= Activity =
The data follows this line. Copy verbatim the line with "X129381250Y-117475000D01*" and each line after it to the end.

==================================================

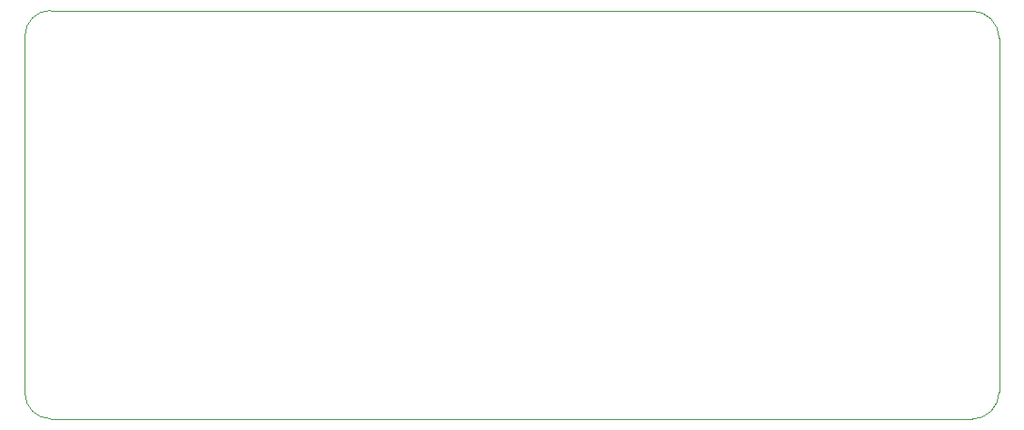
<source format=gbr>
%TF.GenerationSoftware,KiCad,Pcbnew,(6.0.0)*%
%TF.CreationDate,2023-04-29T05:22:17-07:00*%
%TF.ProjectId,coolpcbproject,636f6f6c-7063-4627-9072-6f6a6563742e,rev?*%
%TF.SameCoordinates,Original*%
%TF.FileFunction,Profile,NP*%
%FSLAX46Y46*%
G04 Gerber Fmt 4.6, Leading zero omitted, Abs format (unit mm)*
G04 Created by KiCad (PCBNEW (6.0.0)) date 2023-04-29 05:22:17*
%MOMM*%
%LPD*%
G01*
G04 APERTURE LIST*
%TA.AperFunction,Profile*%
%ADD10C,0.100000*%
%TD*%
G04 APERTURE END LIST*
D10*
X215314801Y-117524801D02*
X129381250Y-117475000D01*
X217854801Y-81964801D02*
G75*
G03*
X215314801Y-79424801I-2540001J-1D01*
G01*
X215314801Y-79424801D02*
X129381250Y-79375000D01*
X129381250Y-79375000D02*
G75*
G03*
X127000000Y-81756250I0J-2381250D01*
G01*
X127000000Y-81756250D02*
X127000000Y-115093750D01*
X217854801Y-81964801D02*
X217854801Y-114984801D01*
X127000000Y-115093750D02*
G75*
G03*
X129381250Y-117475000I2381250J0D01*
G01*
X215314801Y-117524801D02*
G75*
G03*
X217854801Y-114984801I-1J2540001D01*
G01*
M02*

</source>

==================================================

= Task response =
X129381250Y-117475000D01*
X217854801Y-81964801D02*
G75*
G03*
X215314801Y-79424801I-2540001J-1D01*
G01*
X215314801Y-79424801D02*
X129381250Y-79375000D01*
X129381250Y-79375000D02*
G75*
G03*
X127000000Y-81756250I0J-2381250D01*
G01*
X127000000Y-81756250D02*
X127000000Y-115093750D01*
X217854801Y-81964801D02*
X217854801Y-114984801D01*
X127000000Y-115093750D02*
G75*
G03*
X129381250Y-117475000I2381250J0D01*
G01*
X215314801Y-117524801D02*
G75*
G03*
X217854801Y-114984801I-1J2540001D01*
G01*
M02*

</source>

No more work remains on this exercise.